Quatre années bien tassées ont défilé depuis The Task Eternal, le précédent opus du trio bordelais. Une éternité. Loin de se faire couper les ailes par un COVID dévastateur et castrateur pour les artistes, Mars Red Sky s’est démené pour défendre son bébé sur les routes sur la longueur (faisant même partie des premiers groupes à, coute que coute, reprendre leur activité, dans des conditions compliquées, confinant même parfois aux limites de l’absurde, rappelez-vous…). Conséquemment, le groupe n’a jamais vraiment disparu des radars, et le voir revenir avec un nouveau disque n’est pas surprenant. En tous les cas nos attentes sont élevées, The Task Eternal nous ayant laissé sur cette sensation de maîtrise absolue, du grand art, mais manquant peut-être avec le recul de ce petit facteur décisif, cette sortie de circuit, cette prise de risque qui emmène et installe un album dans les sentiers de l’excellence.

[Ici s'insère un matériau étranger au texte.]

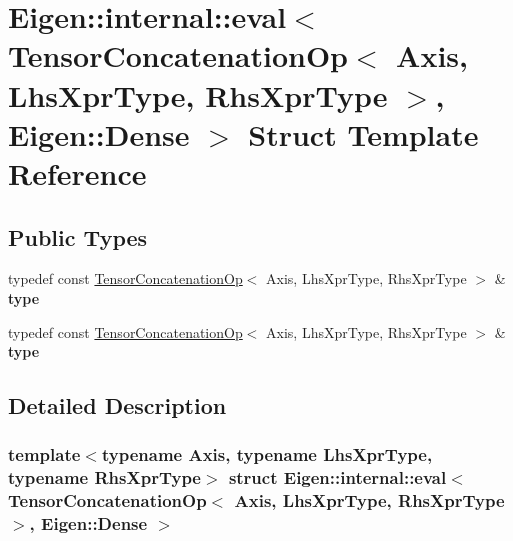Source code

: \hypertarget{struct_eigen_1_1internal_1_1eval_3_01_tensor_concatenation_op_3_01_axis_00_01_lhs_xpr_type_00_014584aefce4bd43d98989ef5eac495878}{}\section{Eigen\+:\+:internal\+:\+:eval$<$ Tensor\+Concatenation\+Op$<$ Axis, Lhs\+Xpr\+Type, Rhs\+Xpr\+Type $>$, Eigen\+:\+:Dense $>$ Struct Template Reference}
\label{struct_eigen_1_1internal_1_1eval_3_01_tensor_concatenation_op_3_01_axis_00_01_lhs_xpr_type_00_014584aefce4bd43d98989ef5eac495878}
\subsection*{Public Types}
\begin{DoxyCompactItemize}
\item 
\mbox{\label{struct_eigen_1_1internal_1_1eval_3_01_tensor_concatenation_op_3_01_axis_00_01_lhs_xpr_type_00_014584aefce4bd43d98989ef5eac495878_ae77db5330f463a40ab67d3bdd4a7bb26}} 
typedef const \hyperlink{class_eigen_1_1_tensor_concatenation_op}{Tensor\+Concatenation\+Op}$<$ Axis, Lhs\+Xpr\+Type, Rhs\+Xpr\+Type $>$ \& {\bfseries type}
\item 
\mbox{\label{struct_eigen_1_1internal_1_1eval_3_01_tensor_concatenation_op_3_01_axis_00_01_lhs_xpr_type_00_014584aefce4bd43d98989ef5eac495878_ae77db5330f463a40ab67d3bdd4a7bb26}} 
typedef const \hyperlink{class_eigen_1_1_tensor_concatenation_op}{Tensor\+Concatenation\+Op}$<$ Axis, Lhs\+Xpr\+Type, Rhs\+Xpr\+Type $>$ \& {\bfseries type}
\end{DoxyCompactItemize}


\subsection{Detailed Description}
\subsubsection*{template$<$typename Axis, typename Lhs\+Xpr\+Type, typename Rhs\+Xpr\+Type$>$\newline
struct Eigen\+::internal\+::eval$<$ Tensor\+Concatenation\+Op$<$ Axis, Lhs\+Xpr\+Type, Rhs\+Xpr\+Type $>$, Eigen\+::\+Dense $>$}



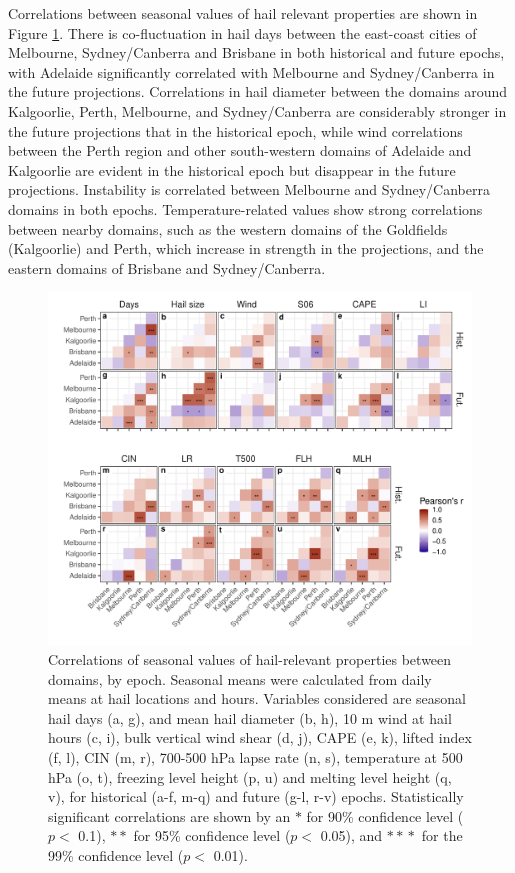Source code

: \documentclass[]{agujournal2019}\usepackage[]{graphicx}\usepackage[]{xcolor}
\begin{document}
Correlations between seasonal values of hail relevant properties are shown in Figure \ref{fig:correlations}. There is co-fluctuation in hail days between the east-coast cities of Melbourne, Sydney/Canberra and Brisbane in both historical and future epochs, with Adelaide significantly correlated with Melbourne and Sydney/Canberra in the future projections. Correlations in hail diameter between the domains around Kalgoorlie, Perth, Melbourne, and Sydney/Canberra are considerably stronger in the future projections that in the historical epoch, while wind correlations between the Perth region and other south-western domains of Adelaide and Kalgoorlie are evident in the historical epoch but disappear in the future projections. Instability is correlated between Melbourne and Sydney/Canberra domains in both epochs. Temperature-related values show strong correlations between nearby domains, such as the western domains of the Goldfields (Kalgoorlie) and Perth, which increase in strength in the projections, and the eastern domains of Brisbane and Sydney/Canberra.

\begin{figure}[!ht]
      \includegraphics[width=\textwidth]{figures/correlations}
      \caption{Correlations of seasonal values of hail-relevant properties between domains, by epoch. Seasonal means were calculated from daily means at hail locations and hours. Variables considered are seasonal hail days (a, g), and mean hail diameter (b, h), 10 m wind at hail hours (c, i), bulk vertical wind shear (d, j), CAPE (e, k), lifted index (f, l), CIN (m, r), 700-500 hPa lapse rate (n, s), temperature at 500 hPa (o, t), freezing level height (p, u) and melting level height (q, v), for historical (a-f, m-q) and future (g-l, r-v) epochs. Statistically significant correlations are shown by an $\ast{}$ for 90\% confidence level ($p <$ 0.1), $\ast{}\!\ast{}$ for 95\% confidence level ($p <$ 0.05), and $\ast{}\!\ast{}\!\!\ast{}$ for the 99\% confidence level ($p <$ 0.01).}
      \label{fig:correlations}
\end{figure}
\end{document}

Dawn of the Dusk est différent de son prédécesseur, en cela qu’il joue clairement sur deux tableaux. Avant tout, il repose sur les forces du groupe, développant encore ce style si singulier, qu’il s’agisse du genre musical ou même plus précisément du son. L’équation musicale est à peu près inchangée : des mélodies lentes, des riffs doom qui viennent emprunter à la pop des atours toujours plus catchy, des leads guitare spatiales décolant à grands coups de wah-wah, le chant unique, fragile et aérien de Julien, le son dual guitare/basse empli d’une fuzz roborative, croustillante et sirupeuse, et cette rythmique en béton armée qui vient ancrer le tout. Franchement, les repères sont là et bien là.
Le second fait d’arme du disque est sa volonté d’exploration, inédite dans ces proportions. Soyons clairs : le groupe ne verse ni dans le hardcore ni dans le grind et on ne dévie jamais trop loin de leur identité. Néanmoins, on note plusieurs immersions dans des territoires un peu neufs, à commencer, évidemment, par “Maps of Inferno”, le single de l’EP/Split sorti il y a quelques mois, en compagnie de l’artiste folk Queen of the Meadow, ici au chant. Dès le morceau suivant, “The Final Round”, c’est Jimmy (basse) qui s’empare du micro pour là aussi apporter une patte bien différente, pour un titre à l’identité très marquée. On s’attend ensuite à du plus classique… raté : en lançant la face B avec l’instrumental “Choir of Ghosts”, MRS nous amène dans des territoires doom aux limites du post rock le plus lugubre, pour un titre de transition froid et puissant, qui rappelle furieusement Bongripper avec sa rythmique lancinante et pachydermique, ses breaks et ses leads en fond de mix.
Autour de ces titres, le reste est tout en confort, le trio ramenant la barre vers des territoires plus habituels, avec une poignée d’autres compos réussies, plus “classiques” dans le répertoire du groupe, à l’image de “Slow Attack”, ou encore “Break Even” qui introduit la galette.
Difficile pour l’amateur de Mars Red Sky de ne pas trouver ce disque réussi : tandis que certains de leurs premiers disques proposent probablement l’expérience la plus harmonieuse et cohérente (on continuera à les conseiller aux néophytes pour découvrir le groupe), ce Dawn of the Dusk capitalise sur ce savoir faire (en apportant encore quelques pépites de “MRS classique” qui trouveront vite leur place dans les set lists live du groupe) et en même temps tente des choses, apporte de la fraîcheur, de l’expérimentation, de la mise en danger. Mars Red Sky propose ici probablement le disque que l’on attendait à ce moment de leur carrière, s’affirmant plus que jamais comme notre fleuron national dans ce style musical dont ils sont quasiment les seuls hérauts. Gloire à eux.